___ INPUT FOR THIS TASK
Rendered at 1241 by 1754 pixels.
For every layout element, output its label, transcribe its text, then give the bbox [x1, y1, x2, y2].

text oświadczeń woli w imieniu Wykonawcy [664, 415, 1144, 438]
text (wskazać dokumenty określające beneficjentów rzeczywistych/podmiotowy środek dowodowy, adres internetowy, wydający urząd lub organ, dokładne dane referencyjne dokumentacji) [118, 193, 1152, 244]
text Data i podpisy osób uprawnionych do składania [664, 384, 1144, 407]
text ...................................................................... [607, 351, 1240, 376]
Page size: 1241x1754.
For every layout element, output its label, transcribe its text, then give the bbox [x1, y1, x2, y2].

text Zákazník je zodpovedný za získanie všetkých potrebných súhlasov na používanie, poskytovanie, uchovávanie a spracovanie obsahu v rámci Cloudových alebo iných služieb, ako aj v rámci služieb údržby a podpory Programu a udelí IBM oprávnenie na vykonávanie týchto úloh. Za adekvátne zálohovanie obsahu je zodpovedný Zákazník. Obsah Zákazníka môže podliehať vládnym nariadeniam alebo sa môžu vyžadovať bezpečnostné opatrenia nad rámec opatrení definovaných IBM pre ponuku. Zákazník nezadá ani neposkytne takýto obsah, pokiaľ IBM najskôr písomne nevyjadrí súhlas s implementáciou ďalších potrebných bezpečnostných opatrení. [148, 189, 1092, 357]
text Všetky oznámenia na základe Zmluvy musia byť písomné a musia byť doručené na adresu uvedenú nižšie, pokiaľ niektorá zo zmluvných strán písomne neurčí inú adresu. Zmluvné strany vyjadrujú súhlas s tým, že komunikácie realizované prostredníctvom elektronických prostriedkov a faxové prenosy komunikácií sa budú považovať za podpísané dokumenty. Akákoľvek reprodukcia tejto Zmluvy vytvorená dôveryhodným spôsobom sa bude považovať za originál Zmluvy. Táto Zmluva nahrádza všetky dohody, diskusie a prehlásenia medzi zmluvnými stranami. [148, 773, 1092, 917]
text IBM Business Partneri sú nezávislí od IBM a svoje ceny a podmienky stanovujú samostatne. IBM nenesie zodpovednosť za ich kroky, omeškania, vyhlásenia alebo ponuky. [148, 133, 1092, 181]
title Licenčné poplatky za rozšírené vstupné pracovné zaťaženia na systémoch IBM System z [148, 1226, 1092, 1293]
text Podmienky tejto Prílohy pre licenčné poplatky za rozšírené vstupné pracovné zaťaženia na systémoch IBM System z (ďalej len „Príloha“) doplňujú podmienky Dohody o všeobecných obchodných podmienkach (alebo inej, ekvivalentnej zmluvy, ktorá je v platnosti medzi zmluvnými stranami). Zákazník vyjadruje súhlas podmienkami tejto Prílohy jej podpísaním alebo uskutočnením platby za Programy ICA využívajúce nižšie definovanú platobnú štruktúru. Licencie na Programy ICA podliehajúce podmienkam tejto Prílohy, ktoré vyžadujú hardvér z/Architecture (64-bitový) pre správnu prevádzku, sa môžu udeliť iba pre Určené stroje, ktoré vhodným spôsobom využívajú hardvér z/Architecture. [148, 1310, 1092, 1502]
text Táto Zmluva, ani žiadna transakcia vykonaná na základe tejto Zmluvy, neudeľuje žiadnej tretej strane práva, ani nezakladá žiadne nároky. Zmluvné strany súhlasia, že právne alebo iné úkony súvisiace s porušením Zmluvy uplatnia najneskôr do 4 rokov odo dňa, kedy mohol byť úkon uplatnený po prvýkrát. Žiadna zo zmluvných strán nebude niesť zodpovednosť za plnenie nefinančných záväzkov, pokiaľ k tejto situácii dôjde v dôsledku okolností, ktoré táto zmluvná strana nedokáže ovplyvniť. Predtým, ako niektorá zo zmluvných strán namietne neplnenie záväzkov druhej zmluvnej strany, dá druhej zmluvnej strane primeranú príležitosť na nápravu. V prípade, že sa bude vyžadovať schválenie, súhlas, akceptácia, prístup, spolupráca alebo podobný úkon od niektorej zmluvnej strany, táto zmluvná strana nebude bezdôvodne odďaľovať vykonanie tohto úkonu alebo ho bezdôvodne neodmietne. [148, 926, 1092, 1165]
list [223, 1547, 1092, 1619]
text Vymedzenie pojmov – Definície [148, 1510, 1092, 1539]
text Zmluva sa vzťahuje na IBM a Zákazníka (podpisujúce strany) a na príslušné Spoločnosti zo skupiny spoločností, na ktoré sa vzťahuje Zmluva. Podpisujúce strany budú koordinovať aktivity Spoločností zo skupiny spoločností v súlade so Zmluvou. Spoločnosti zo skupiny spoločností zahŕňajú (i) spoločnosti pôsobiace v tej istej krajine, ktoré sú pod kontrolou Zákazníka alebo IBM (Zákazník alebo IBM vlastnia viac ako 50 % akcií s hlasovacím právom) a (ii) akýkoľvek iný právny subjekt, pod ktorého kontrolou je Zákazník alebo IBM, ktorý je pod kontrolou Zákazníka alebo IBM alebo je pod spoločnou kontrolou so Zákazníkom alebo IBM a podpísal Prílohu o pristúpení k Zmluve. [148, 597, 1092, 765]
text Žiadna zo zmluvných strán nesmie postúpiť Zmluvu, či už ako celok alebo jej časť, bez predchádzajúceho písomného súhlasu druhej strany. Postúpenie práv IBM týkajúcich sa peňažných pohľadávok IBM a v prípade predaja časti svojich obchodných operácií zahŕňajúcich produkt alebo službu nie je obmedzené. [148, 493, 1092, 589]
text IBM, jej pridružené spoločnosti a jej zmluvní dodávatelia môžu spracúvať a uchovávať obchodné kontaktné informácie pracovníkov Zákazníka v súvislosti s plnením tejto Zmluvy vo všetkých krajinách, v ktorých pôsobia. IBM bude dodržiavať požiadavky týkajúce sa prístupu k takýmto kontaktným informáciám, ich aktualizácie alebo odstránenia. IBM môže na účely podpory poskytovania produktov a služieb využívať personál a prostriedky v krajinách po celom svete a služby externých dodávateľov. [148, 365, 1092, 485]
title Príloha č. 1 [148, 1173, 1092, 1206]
______
**THE TASK**
The whole listing should be transcribed word for word.

**RESPONSE TO THE EXERCISE**
Rendered at 1241 by 1754 pixels.
For every layout element, output its label, transcribe its text, then give the bbox [x1, y1, x2, y2].

text oświadczeń woli w imieniu Wykonawcy [664, 415, 1144, 438]
text (wskazać dokumenty określające beneficjentów rzeczywistych/podmiotowy środek dowodowy, adres internetowy, wydający urząd lub organ, dokładne dane referencyjne dokumentacji) [118, 193, 1152, 244]
text Data i podpisy osób uprawnionych do składania [664, 384, 1144, 407]
text ...................................................................... [607, 351, 1240, 376]
Page size: 1241x1754.
For every layout element, output its label, transcribe its text, then give the bbox [x1, y1, x2, y2].

text Zákazník je zodpovedný za získanie všetkých potrebných súhlasov na používanie, poskytovanie, uchovávanie a spracovanie obsahu v rámci Cloudových alebo iných služieb, ako aj v rámci služieb údržby a podpory Programu a udelí IBM oprávnenie na vykonávanie týchto úloh. Za adekvátne zálohovanie obsahu je zodpovedný Zákazník. Obsah Zákazníka môže podliehať vládnym nariadeniam alebo sa môžu vyžadovať bezpečnostné opatrenia nad rámec opatrení definovaných IBM pre ponuku. Zákazník nezadá ani neposkytne takýto obsah, pokiaľ IBM najskôr písomne nevyjadrí súhlas s implementáciou ďalších potrebných bezpečnostných opatrení. [148, 189, 1092, 357]
text Všetky oznámenia na základe Zmluvy musia byť písomné a musia byť doručené na adresu uvedenú nižšie, pokiaľ niektorá zo zmluvných strán písomne neurčí inú adresu. Zmluvné strany vyjadrujú súhlas s tým, že komunikácie realizované prostredníctvom elektronických prostriedkov a faxové prenosy komunikácií sa budú považovať za podpísané dokumenty. Akákoľvek reprodukcia tejto Zmluvy vytvorená dôveryhodným spôsobom sa bude považovať za originál Zmluvy. Táto Zmluva nahrádza všetky dohody, diskusie a prehlásenia medzi zmluvnými stranami. [148, 773, 1092, 917]
text IBM Business Partneri sú nezávislí od IBM a svoje ceny a podmienky stanovujú samostatne. IBM nenesie zodpovednosť za ich kroky, omeškania, vyhlásenia alebo ponuky. [148, 133, 1092, 181]
title Licenčné poplatky za rozšírené vstupné pracovné zaťaženia na systémoch IBM System z [148, 1226, 1092, 1293]
text Podmienky tejto Prílohy pre licenčné poplatky za rozšírené vstupné pracovné zaťaženia na systémoch IBM System z (ďalej len „Príloha“) doplňujú podmienky Dohody o všeobecných obchodných podmienkach (alebo inej, ekvivalentnej zmluvy, ktorá je v platnosti medzi zmluvnými stranami). Zákazník vyjadruje súhlas podmienkami tejto Prílohy jej podpísaním alebo uskutočnením platby za Programy ICA využívajúce nižšie definovanú platobnú štruktúru. Licencie na Programy ICA podliehajúce podmienkam tejto Prílohy, ktoré vyžadujú hardvér z/Architecture (64-bitový) pre správnu prevádzku, sa môžu udeliť iba pre Určené stroje, ktoré vhodným spôsobom využívajú hardvér z/Architecture. [148, 1310, 1092, 1502]
text Táto Zmluva, ani žiadna transakcia vykonaná na základe tejto Zmluvy, neudeľuje žiadnej tretej strane práva, ani nezakladá žiadne nároky. Zmluvné strany súhlasia, že právne alebo iné úkony súvisiace s porušením Zmluvy uplatnia najneskôr do 4 rokov odo dňa, kedy mohol byť úkon uplatnený po prvýkrát. Žiadna zo zmluvných strán nebude niesť zodpovednosť za plnenie nefinančných záväzkov, pokiaľ k tejto situácii dôjde v dôsledku okolností, ktoré táto zmluvná strana nedokáže ovplyvniť. Predtým, ako niektorá zo zmluvných strán namietne neplnenie záväzkov druhej zmluvnej strany, dá druhej zmluvnej strane primeranú príležitosť na nápravu. V prípade, že sa bude vyžadovať schválenie, súhlas, akceptácia, prístup, spolupráca alebo podobný úkon od niektorej zmluvnej strany, táto zmluvná strana nebude bezdôvodne odďaľovať vykonanie tohto úkonu alebo ho bezdôvodne neodmietne. [148, 926, 1092, 1165]
list [223, 1547, 1092, 1619]
text Vymedzenie pojmov – Definície [148, 1510, 1092, 1539]
text Zmluva sa vzťahuje na IBM a Zákazníka (podpisujúce strany) a na príslušné Spoločnosti zo skupiny spoločností, na ktoré sa vzťahuje Zmluva. Podpisujúce strany budú koordinovať aktivity Spoločností zo skupiny spoločností v súlade so Zmluvou. Spoločnosti zo skupiny spoločností zahŕňajú (i) spoločnosti pôsobiace v tej istej krajine, ktoré sú pod kontrolou Zákazníka alebo IBM (Zákazník alebo IBM vlastnia viac ako 50 % akcií s hlasovacím právom) a (ii) akýkoľvek iný právny subjekt, pod ktorého kontrolou je Zákazník alebo IBM, ktorý je pod kontrolou Zákazníka alebo IBM alebo je pod spoločnou kontrolou so Zákazníkom alebo IBM a podpísal Prílohu o pristúpení k Zmluve. [148, 597, 1092, 765]
text Žiadna zo zmluvných strán nesmie postúpiť Zmluvu, či už ako celok alebo jej časť, bez predchádzajúceho písomného súhlasu druhej strany. Postúpenie práv IBM týkajúcich sa peňažných pohľadávok IBM a v prípade predaja časti svojich obchodných operácií zahŕňajúcich produkt alebo službu nie je obmedzené. [148, 493, 1092, 589]
text IBM, jej pridružené spoločnosti a jej zmluvní dodávatelia môžu spracúvať a uchovávať obchodné kontaktné informácie pracovníkov Zákazníka v súvislosti s plnením tejto Zmluvy vo všetkých krajinách, v ktorých pôsobia. IBM bude dodržiavať požiadavky týkajúce sa prístupu k takýmto kontaktným informáciám, ich aktualizácie alebo odstránenia. IBM môže na účely podpory poskytovania produktov a služieb využívať personál a prostriedky v krajinách po celom svete a služby externých dodávateľov. [148, 365, 1092, 485]
title Príloha č. 1 [148, 1173, 1092, 1206]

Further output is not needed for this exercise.